AWS Lex’s integrated chatbot builder
One of the great things about Lex for developers is that it comes with an integrated automated chatbot designer, and it can learn from your own transcripts of typical conversations.
As a result, you can get a proof-of-concept chatbot up and running in just minutes, so long as you’re prepared. There are several key elements you need to build a chatbot, and it can save a lot of time if you can prepare these in advance.
6 key elements you need to build a Lex chatbot
- Learning material (transcripts)
- Selected language (or multiple languages)
- Defined intents (these are the expected outcome/s of a conversation)
- Defined statements or ‘utterances’ (these identify the user intent)
- Defined ‘slots’ (key information a user must provide to define outcomes)
- Interaction flows
While you can build a working chatbot in a very short time, more complex ones will involve more work. For more complex chatbots, the assembly process can take some time – especially for the utterances and defined slots, which may be highly varied and very specific to different processes. Thankfully, there are a few ways you can accelerate this process.
For example, you can use AWS Bedrock generative AI (another AI Service), which can generate sample utterances automatically and assist with defining and matching slots.
Another thing to consider is using the ‘Network of Bots’ feature to break up complex processes or queries into smaller, specialized ‘chunks.’ This can be especially valuable when different processes might use superficially similar utterances or slots, as each specialized bot will handle its own part of the process or request.
How can you use AWS Lex AI chatbots?
AI chatbots have a clear use-case in customer service and other contact scenarios, as well as for sales, marketing, and internal processes such as information retrieval. With the right integrations in place with your secure cloud environment, Lex can collect or dispense data and/or trigger processes in many ways.
You can integrate Lex with predefined integrations like Slack and Facebook messenger or a selection of APIs, which are available for all the major programming languages: Android, JS, iOS, Java, .NET, Ruby, PHP, Python, and Mobile Web.

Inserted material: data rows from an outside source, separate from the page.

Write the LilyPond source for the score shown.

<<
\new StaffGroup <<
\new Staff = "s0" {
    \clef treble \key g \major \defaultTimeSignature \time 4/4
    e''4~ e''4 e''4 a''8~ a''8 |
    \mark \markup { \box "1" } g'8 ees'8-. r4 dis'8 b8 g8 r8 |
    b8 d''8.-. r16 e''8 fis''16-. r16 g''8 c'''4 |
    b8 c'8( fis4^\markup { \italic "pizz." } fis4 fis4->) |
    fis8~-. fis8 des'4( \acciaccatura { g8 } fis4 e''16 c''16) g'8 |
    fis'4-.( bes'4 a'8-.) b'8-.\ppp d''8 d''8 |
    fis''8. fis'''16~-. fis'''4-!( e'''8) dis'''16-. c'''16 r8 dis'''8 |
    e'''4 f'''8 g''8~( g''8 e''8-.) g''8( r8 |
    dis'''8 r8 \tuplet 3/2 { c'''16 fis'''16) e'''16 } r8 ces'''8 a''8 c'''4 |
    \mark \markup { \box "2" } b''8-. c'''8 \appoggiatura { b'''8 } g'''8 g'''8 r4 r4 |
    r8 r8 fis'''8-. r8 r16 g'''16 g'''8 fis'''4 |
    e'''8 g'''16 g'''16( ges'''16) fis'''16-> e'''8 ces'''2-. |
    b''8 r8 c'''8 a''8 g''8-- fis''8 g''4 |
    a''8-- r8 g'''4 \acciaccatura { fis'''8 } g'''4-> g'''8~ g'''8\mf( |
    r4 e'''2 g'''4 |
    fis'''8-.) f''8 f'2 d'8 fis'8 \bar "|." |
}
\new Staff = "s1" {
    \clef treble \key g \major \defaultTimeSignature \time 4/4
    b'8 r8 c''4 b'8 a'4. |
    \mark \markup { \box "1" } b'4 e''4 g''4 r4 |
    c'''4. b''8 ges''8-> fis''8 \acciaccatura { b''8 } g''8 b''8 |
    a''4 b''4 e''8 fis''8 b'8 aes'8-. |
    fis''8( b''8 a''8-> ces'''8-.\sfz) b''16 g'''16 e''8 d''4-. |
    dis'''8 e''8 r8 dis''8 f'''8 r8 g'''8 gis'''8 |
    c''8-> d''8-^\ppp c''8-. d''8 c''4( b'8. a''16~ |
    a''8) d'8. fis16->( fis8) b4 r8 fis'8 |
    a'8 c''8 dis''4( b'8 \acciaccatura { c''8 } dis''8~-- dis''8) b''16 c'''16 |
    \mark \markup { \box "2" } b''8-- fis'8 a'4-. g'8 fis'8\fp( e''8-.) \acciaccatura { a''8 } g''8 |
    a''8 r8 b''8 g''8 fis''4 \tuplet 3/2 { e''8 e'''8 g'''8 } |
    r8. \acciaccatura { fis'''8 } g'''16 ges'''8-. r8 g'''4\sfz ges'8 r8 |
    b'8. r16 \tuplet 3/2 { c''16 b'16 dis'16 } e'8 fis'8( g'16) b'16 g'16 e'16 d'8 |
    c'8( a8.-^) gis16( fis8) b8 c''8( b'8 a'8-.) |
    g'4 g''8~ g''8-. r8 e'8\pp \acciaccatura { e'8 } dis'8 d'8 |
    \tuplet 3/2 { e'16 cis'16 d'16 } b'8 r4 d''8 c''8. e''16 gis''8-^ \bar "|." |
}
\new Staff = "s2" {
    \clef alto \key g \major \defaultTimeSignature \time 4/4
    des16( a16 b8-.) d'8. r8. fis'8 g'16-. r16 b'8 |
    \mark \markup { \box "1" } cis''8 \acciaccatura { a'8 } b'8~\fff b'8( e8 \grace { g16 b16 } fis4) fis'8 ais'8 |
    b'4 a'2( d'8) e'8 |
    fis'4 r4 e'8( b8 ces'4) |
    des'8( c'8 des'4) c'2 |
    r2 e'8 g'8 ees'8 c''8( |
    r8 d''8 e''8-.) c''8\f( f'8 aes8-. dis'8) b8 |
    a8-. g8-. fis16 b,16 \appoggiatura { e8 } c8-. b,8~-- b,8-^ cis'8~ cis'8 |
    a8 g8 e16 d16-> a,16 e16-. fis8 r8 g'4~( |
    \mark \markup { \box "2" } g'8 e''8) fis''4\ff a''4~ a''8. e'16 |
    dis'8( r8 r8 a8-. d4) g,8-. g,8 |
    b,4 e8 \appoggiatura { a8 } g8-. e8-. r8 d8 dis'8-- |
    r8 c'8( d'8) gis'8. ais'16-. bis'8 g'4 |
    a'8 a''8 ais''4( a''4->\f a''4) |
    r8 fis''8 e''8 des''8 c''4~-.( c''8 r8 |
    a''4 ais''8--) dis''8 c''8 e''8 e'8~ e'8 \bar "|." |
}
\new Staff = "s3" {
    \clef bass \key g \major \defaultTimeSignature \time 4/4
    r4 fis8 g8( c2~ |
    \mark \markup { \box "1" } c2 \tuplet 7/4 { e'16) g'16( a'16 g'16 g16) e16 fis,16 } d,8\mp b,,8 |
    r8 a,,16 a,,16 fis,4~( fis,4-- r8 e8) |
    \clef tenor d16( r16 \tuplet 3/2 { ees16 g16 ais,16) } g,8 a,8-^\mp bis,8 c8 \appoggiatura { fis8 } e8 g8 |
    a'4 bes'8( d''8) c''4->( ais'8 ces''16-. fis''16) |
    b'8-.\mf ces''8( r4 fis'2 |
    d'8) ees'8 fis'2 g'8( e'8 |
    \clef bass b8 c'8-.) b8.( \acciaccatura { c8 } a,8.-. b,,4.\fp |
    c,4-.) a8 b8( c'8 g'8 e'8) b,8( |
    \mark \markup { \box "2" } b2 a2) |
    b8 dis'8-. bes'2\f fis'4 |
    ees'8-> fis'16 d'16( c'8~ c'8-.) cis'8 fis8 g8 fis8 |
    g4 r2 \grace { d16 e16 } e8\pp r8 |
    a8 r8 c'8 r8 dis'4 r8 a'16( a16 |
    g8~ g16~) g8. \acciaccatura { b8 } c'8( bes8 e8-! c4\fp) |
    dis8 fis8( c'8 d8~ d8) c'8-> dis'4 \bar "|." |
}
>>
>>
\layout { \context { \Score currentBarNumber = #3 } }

Optimizing AWS Lex AI Chatbots
If you’re using the Streaming Conversation type, then there are also options for improving user experiences with the Wait, Continue, and Interrupt features. These create a more ‘natural feeling’ conversation that keeps people engaged and reduces stress when there are natural pauses.
In case a customer needs to find certain information, for example, your bot can say something like, “Take your time, I’m happy to wait.”
The final part of the UX optimization comes from extensive testing. This is essential to ensure it behaves in a reliable way before deploying.
What will you build with AI Services?
You can generate unique value by combining AWS AI Services in many different ways, and this is enhanced by integrating them with your own software or processes.
The important thing to know is that you don’t need any AI or ML experience to get started - just a few pointers about the pitfalls to avoid and a solid background in AWS.